HomeActualitéMATAR BA, MAIRE DE FATICK: « La reddition des comptes est une exigence des Sénégalais »

MATAR BA, MAIRE DE FATICK: « La reddition des comptes est une exigence des Sénégalais »

MATAR BA-Ministre des Sports

Depuis Fatick où il a octroyé, ce week-end, un financement de 10 millions aux femmes de sa ville, le maire de Fatick, Matar Ba, a nié toute main politique derrière l’affaire Khalifa Sall. Il a en outre réitéré que la reddition des comptes est une exigence des Sénégalais.

Le maire de la commune de Fatick, Matar Ba, a octroyé ce week-end un financement de 10 millions de francs CFA aux femmes de sa ville.Il a profité de la manifestation pour se prononcer sur l’actualité politique du pays dominée par l’emprisonnement du maire de Dakar,Khalifa Sall accusé de détournement de deniers publics,dans la gestion des fonds de la caisse d’avance de la mairie de Dakar.

A ce propos, le maire de Fatick s’est voulu clair sur un point : la reddition des comptes est une exigence des populations sénégalaises.Il estime ainsi que toute personne qui gère des deniers publics devra, à un moment donné de sa gestion, rendre des comptes. “La reddition des comptes est un choix du Président Macky Sall, mais aussi des Sénégalais.

Ma mairie a été auditée, tout comme celles de Dakar, Ziguinchor, Saint-Louis, Guédiawaye, Pikine et tant d’autres.

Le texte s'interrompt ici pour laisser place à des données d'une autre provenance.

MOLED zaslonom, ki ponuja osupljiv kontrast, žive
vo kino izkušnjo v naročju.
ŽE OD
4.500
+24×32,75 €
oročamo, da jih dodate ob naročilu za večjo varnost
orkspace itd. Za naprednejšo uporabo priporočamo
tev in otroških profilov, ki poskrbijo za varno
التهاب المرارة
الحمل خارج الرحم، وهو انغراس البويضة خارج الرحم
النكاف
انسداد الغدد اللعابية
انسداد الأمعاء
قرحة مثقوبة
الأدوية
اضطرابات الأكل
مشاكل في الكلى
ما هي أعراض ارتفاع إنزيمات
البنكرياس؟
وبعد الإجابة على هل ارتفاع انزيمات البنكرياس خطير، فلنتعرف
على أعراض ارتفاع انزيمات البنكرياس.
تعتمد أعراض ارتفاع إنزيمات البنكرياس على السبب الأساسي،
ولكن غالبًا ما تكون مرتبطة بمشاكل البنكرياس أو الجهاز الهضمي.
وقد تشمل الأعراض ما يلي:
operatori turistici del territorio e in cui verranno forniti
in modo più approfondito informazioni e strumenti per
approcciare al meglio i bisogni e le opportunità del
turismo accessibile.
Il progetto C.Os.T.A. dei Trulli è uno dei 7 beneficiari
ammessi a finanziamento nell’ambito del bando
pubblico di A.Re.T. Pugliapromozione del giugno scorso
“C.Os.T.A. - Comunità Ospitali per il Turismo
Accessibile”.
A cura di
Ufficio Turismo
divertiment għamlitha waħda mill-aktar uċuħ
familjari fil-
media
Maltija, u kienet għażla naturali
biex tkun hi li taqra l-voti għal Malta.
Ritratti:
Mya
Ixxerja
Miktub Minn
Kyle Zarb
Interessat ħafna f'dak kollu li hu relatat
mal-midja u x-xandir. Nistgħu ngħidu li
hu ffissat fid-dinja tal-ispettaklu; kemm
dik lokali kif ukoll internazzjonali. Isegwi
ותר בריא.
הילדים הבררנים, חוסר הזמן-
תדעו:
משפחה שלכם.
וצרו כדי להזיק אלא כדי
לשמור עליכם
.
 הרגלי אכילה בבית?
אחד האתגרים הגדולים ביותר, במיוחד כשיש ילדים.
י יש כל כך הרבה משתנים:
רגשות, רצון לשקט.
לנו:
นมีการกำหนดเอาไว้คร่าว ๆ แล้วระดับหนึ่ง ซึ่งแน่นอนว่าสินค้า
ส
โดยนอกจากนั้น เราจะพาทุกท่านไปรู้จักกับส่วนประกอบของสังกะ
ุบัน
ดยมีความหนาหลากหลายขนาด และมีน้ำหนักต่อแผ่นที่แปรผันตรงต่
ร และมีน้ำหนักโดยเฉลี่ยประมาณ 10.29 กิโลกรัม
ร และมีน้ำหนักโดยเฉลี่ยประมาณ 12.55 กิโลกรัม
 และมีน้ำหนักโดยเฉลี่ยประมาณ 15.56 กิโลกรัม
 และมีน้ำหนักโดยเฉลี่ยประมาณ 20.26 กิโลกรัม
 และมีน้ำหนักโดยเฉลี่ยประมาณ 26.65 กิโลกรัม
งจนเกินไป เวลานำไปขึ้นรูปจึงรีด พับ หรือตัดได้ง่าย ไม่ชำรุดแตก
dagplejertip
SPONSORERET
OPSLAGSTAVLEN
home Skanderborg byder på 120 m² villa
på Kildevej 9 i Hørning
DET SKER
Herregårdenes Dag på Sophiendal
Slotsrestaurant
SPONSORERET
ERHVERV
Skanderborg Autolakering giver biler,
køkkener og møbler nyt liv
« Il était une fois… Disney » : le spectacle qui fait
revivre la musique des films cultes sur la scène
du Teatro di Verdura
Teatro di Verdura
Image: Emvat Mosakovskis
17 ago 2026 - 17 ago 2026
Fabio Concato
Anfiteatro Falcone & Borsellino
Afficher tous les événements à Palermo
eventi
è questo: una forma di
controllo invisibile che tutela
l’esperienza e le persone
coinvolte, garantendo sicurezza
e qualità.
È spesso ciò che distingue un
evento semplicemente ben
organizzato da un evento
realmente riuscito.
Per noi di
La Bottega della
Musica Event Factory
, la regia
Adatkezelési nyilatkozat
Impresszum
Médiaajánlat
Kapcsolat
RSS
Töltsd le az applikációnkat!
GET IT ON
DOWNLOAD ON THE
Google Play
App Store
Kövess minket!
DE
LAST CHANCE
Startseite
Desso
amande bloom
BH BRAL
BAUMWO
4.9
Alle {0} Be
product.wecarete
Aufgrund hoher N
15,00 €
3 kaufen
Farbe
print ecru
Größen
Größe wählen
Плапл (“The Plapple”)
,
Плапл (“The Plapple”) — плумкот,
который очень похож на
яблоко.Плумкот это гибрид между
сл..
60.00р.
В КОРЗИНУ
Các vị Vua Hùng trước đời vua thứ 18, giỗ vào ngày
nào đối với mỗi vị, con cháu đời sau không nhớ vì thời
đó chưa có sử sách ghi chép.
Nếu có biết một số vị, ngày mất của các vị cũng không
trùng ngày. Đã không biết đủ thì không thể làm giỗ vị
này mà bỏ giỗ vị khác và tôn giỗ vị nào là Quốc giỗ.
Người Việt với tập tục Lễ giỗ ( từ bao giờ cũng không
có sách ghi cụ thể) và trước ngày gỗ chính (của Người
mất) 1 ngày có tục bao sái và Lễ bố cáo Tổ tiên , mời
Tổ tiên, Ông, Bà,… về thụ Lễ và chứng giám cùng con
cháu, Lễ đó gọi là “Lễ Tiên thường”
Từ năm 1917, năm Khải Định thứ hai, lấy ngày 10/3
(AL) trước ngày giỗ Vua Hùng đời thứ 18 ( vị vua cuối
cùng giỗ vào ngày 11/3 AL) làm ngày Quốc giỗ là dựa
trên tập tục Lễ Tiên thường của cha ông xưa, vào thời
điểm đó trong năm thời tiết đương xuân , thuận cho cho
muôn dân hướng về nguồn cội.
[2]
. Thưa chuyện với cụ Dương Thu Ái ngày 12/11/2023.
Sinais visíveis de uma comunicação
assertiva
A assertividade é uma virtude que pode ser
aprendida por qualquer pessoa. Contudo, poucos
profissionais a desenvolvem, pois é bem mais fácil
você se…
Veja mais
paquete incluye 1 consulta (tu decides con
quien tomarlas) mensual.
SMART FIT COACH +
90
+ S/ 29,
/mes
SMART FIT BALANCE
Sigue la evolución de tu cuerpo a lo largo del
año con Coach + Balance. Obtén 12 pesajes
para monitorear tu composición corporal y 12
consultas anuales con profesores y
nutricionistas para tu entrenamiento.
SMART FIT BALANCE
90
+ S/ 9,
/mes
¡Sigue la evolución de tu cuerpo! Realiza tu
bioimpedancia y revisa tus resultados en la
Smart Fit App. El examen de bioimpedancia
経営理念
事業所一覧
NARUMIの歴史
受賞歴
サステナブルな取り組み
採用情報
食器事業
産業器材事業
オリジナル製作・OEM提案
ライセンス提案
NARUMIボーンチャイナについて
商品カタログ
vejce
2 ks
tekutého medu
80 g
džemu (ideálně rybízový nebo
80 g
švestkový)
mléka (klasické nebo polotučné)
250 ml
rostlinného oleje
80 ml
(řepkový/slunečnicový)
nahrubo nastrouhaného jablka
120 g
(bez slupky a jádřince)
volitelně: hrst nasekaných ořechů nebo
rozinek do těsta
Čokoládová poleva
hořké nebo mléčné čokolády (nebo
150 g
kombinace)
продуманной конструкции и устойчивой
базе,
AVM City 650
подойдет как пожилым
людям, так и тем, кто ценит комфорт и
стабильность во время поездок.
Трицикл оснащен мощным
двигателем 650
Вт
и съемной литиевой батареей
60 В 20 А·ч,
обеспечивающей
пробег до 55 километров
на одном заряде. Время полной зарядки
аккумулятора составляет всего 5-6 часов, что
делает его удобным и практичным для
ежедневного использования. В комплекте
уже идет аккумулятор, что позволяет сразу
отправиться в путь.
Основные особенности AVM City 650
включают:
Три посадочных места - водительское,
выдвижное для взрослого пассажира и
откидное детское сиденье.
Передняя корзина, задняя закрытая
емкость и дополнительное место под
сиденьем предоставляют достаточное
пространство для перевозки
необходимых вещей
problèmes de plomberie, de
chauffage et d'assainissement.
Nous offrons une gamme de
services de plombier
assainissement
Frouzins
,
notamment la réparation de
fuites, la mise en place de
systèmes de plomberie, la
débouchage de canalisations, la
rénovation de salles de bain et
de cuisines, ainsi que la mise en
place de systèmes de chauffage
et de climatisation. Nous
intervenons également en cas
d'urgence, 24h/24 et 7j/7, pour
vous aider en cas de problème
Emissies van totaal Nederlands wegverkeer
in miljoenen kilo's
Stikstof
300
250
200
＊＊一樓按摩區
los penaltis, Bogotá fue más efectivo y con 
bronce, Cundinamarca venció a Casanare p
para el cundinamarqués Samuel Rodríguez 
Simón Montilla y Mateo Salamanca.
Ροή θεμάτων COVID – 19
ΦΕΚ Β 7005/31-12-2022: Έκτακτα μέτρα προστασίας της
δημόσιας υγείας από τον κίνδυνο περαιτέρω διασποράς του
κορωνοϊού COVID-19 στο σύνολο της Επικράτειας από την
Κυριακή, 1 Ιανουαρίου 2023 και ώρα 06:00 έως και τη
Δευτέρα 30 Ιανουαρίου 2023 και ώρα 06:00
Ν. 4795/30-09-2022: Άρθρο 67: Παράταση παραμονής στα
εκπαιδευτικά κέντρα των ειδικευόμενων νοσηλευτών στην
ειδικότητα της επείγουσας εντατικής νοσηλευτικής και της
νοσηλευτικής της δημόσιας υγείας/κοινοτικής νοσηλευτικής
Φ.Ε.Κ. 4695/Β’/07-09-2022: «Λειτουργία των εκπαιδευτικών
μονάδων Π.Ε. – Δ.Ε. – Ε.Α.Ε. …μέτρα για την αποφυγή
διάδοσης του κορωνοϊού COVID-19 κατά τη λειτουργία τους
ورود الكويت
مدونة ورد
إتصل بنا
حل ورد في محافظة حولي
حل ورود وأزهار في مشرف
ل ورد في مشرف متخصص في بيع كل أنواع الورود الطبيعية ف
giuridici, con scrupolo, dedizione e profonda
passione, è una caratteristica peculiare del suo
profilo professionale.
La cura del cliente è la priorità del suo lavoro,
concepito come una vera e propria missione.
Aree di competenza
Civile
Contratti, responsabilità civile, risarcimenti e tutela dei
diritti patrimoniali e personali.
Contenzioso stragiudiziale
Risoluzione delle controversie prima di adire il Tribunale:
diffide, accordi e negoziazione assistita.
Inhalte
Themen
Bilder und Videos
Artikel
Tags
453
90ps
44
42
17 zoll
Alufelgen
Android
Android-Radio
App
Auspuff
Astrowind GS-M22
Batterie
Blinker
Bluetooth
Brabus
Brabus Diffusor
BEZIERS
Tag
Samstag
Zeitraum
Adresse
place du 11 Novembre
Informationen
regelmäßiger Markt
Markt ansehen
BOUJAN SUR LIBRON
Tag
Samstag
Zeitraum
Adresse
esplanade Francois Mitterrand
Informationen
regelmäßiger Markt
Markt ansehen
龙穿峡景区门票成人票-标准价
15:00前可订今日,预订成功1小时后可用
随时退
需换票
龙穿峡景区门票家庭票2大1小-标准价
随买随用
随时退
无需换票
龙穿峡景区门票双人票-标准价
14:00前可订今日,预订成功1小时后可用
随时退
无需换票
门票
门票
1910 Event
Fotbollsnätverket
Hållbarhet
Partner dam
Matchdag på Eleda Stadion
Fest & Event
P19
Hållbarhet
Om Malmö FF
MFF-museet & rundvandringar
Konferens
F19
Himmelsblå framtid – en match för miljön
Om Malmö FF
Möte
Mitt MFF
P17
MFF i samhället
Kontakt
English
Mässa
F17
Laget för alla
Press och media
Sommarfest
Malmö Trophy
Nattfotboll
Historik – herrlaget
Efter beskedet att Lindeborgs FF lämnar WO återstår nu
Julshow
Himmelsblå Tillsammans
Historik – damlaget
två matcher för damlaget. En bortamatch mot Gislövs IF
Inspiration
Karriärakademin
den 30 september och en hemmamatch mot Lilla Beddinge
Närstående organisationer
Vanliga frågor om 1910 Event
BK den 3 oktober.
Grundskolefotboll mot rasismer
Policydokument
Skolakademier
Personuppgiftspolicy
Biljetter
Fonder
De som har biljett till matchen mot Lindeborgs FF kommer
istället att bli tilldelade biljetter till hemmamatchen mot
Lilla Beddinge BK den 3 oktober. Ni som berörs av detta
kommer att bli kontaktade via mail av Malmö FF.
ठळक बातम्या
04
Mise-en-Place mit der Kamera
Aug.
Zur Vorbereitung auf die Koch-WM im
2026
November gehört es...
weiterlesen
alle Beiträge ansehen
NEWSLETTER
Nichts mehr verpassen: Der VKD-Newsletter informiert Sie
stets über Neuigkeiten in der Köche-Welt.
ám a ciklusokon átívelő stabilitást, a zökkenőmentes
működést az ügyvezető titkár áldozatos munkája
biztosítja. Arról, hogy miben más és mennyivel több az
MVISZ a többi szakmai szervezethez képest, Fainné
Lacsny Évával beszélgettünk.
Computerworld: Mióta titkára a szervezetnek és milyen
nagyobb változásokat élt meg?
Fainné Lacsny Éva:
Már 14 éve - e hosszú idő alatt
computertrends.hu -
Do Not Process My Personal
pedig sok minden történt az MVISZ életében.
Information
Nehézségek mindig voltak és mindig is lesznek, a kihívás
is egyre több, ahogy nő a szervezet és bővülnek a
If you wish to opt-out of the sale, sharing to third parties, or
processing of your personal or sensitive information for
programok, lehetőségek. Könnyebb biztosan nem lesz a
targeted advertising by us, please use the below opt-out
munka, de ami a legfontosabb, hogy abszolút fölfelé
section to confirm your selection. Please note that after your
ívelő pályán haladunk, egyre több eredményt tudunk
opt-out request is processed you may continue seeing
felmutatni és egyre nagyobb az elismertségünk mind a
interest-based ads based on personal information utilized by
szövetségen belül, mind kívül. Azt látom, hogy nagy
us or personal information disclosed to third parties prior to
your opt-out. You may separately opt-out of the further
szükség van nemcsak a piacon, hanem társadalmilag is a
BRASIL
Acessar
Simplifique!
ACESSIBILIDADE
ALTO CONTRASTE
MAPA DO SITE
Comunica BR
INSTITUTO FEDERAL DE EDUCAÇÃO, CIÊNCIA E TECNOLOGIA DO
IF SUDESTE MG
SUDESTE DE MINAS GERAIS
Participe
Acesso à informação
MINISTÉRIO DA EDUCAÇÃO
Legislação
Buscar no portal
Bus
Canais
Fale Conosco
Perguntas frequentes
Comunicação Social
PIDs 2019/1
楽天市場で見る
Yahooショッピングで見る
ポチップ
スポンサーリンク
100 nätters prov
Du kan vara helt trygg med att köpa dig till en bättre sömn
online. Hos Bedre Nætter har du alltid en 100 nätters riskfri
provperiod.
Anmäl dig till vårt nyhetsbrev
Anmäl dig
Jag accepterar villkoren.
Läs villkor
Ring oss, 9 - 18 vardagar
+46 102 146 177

J’ai été fouillé et des recommandations m’ont été faites”,a soutenu le maire de Fatick.“Tous ceux qui gèrent des deniers publics doivent rendre compte. Quand on convoque quelqu’un dans ce sens, je ne pense pas qu’il faille ameuter toute la population et en faire un débat politique”,renchérit le responsable de l’Alliance pour la République, entouré de la coordonnatrice de la Convergence des jeunesses républicaines(Cojer), Thérèse Faye Diouf, et de l’ancien directeur général du Coud, Sitor Ndour qui a rejoint le camp présidentiel, après lui avoir tourné le dos dans un premier temps.

Selon Matar Ba, si c’est une chose d’être à la tête d’une institution, c’en est une autre d’assumer les conséquences qui peuvent être heureuses ou malheureuses. “Quand on est convoqué et qu’on a les arguments pour démontrer qu’on est blanc comme neige, je ne vois pas pourquoi il faudrait chauffer le climat social”, souligne le ministre des Sports. Qui rappelle d’ailleurs que le temps de la justice restera toujours le temps de la justice. Car, souligne-t-il, “sans justice,il n’y a ni développement ni paix”. De ce point de vue, il pense qu”’il faudrait que tout le monde respecte les décisions de justice”.“Il ne faudrait pas qu’on verse dans la malhonnêteté intellectuelle. Le président de la République n’a rien à voir ni dans l’affaire Bamba Fall ni dans les dossiers de Khalifa Sall et de BarthélemyDias”, soutient-il.